▶ _HOW TO COMPLETE THIS TASK_
Retype the records line for line, starting at the very beginning and ending with the line that contains "Zacznijmy od podstaw - co to jest".

________

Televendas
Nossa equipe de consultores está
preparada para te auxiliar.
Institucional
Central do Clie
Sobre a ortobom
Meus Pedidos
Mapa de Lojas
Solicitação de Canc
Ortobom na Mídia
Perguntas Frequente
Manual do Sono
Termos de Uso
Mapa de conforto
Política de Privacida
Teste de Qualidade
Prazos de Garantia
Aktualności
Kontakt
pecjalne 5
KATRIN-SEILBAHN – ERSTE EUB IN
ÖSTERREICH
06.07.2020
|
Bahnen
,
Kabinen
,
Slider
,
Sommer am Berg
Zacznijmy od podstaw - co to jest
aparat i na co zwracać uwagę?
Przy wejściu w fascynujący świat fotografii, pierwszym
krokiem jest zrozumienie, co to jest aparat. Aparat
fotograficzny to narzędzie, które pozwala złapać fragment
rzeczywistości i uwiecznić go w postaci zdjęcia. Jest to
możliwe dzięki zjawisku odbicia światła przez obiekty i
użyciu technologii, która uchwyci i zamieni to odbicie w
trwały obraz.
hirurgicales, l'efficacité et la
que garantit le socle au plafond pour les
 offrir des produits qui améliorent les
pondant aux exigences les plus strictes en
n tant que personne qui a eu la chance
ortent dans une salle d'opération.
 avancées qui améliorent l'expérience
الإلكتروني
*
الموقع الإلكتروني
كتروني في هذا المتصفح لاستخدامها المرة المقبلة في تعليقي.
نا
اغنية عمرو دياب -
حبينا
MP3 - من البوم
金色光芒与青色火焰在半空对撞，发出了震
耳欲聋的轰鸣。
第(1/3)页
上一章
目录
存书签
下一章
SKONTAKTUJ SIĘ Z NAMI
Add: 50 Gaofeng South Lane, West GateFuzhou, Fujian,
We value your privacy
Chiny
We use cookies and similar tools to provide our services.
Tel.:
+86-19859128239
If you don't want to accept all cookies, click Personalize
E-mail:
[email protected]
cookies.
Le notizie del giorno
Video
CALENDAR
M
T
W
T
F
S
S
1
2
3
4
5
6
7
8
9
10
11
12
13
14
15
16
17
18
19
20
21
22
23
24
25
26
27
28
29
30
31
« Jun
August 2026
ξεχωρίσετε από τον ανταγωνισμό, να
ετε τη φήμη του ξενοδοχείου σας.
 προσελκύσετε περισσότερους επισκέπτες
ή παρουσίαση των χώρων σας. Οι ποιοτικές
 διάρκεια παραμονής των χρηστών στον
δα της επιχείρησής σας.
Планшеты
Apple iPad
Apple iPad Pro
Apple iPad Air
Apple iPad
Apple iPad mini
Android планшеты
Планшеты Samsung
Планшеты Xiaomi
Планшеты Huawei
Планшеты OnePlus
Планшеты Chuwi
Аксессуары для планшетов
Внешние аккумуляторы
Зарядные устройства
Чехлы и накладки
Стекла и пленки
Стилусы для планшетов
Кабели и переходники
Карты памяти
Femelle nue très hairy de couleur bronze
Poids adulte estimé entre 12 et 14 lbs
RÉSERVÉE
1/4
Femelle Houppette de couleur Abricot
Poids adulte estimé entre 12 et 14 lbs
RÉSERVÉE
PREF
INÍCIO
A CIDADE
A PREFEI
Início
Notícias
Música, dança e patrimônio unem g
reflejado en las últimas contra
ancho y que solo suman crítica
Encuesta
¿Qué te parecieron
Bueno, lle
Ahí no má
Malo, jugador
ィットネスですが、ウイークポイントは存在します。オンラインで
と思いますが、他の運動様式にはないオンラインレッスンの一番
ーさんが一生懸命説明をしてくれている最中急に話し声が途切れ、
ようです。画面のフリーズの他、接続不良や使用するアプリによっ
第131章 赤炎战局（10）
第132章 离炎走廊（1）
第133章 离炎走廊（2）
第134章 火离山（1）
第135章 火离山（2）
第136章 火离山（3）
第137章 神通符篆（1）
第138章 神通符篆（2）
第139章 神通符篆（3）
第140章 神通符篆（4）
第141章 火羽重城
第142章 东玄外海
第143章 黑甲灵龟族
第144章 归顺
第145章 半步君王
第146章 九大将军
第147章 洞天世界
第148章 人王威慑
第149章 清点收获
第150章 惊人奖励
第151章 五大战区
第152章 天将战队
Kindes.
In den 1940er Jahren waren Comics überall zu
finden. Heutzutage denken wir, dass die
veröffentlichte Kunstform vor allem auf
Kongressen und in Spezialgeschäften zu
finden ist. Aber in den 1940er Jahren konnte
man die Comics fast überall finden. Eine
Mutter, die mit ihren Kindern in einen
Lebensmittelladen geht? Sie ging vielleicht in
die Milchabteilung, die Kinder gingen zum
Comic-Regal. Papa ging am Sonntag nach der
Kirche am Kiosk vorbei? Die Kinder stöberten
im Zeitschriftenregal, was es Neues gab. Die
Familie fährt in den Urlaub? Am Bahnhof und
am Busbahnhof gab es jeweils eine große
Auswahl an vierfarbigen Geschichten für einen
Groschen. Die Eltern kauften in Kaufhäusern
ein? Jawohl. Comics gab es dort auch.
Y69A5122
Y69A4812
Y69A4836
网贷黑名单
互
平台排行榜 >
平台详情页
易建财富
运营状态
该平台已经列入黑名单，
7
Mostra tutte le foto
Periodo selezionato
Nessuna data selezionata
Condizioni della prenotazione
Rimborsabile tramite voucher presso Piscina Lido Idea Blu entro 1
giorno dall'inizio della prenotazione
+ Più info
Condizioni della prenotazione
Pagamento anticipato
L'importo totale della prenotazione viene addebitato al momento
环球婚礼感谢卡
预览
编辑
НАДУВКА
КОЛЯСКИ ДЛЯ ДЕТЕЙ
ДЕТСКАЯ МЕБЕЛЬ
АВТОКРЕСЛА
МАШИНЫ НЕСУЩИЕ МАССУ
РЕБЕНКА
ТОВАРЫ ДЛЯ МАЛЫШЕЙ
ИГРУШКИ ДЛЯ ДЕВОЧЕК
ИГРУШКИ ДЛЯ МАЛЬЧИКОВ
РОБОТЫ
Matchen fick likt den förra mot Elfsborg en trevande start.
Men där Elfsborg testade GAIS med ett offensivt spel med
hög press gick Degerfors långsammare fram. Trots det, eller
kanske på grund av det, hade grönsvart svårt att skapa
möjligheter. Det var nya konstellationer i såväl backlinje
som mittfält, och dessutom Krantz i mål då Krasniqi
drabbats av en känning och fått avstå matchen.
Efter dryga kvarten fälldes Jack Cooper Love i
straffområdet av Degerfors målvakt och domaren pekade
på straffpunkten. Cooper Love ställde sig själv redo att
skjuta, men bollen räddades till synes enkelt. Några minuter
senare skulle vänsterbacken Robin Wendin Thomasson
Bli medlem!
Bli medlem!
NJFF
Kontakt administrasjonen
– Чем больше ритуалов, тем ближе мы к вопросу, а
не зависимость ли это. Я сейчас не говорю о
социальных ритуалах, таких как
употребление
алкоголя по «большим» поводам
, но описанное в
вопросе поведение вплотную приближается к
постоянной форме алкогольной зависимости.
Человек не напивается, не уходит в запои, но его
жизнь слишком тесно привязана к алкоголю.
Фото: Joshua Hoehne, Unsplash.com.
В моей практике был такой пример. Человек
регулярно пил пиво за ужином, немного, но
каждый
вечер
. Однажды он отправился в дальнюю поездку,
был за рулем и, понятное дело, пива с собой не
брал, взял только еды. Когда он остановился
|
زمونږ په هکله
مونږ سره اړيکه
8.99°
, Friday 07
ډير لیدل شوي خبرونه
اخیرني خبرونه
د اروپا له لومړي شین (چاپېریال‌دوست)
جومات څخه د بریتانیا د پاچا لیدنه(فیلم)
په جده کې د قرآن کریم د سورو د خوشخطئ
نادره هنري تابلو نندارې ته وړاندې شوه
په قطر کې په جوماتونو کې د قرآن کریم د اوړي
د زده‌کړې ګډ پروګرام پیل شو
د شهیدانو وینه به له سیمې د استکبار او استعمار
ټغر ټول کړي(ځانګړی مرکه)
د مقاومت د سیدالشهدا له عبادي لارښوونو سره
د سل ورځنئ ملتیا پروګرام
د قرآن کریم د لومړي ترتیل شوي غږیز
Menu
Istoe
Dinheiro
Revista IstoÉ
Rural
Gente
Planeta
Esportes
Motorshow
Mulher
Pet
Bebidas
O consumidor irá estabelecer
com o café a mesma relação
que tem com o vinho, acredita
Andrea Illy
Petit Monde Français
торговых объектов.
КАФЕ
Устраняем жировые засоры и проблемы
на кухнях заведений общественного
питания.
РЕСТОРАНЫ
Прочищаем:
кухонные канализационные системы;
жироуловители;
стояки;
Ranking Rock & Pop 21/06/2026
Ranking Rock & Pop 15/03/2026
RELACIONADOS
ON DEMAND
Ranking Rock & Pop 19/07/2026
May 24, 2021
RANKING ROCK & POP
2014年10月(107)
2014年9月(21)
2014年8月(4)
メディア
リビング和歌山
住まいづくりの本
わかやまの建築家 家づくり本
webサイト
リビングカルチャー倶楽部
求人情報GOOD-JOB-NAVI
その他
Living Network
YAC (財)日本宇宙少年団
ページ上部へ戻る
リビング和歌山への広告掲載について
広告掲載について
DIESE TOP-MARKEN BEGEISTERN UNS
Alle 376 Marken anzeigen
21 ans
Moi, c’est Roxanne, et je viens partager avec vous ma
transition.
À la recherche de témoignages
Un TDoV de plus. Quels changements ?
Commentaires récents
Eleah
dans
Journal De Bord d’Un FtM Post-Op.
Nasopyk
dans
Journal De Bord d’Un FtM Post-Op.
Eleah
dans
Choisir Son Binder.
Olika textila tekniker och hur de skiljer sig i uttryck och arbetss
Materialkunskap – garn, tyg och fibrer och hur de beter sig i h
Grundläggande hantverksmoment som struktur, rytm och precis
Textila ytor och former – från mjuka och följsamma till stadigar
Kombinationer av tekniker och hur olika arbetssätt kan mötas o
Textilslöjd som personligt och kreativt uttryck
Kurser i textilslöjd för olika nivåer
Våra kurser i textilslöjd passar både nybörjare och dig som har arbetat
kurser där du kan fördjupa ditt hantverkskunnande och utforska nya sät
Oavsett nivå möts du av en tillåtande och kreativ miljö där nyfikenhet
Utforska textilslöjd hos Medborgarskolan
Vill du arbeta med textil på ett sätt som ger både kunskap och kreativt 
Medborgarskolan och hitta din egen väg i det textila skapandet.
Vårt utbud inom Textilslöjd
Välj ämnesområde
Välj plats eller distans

________

▶ _SOLUTION FOR THIS TASK_
Televendas
Nossa equipe de consultores está
preparada para te auxiliar.
Institucional
Central do Clie
Sobre a ortobom
Meus Pedidos
Mapa de Lojas
Solicitação de Canc
Ortobom na Mídia
Perguntas Frequente
Manual do Sono
Termos de Uso
Mapa de conforto
Política de Privacida
Teste de Qualidade
Prazos de Garantia
Aktualności
Kontakt
pecjalne 5
KATRIN-SEILBAHN – ERSTE EUB IN
ÖSTERREICH
06.07.2020
|
Bahnen
,
Kabinen
,
Slider
,
Sommer am Berg
Zacznijmy od podstaw - co to jest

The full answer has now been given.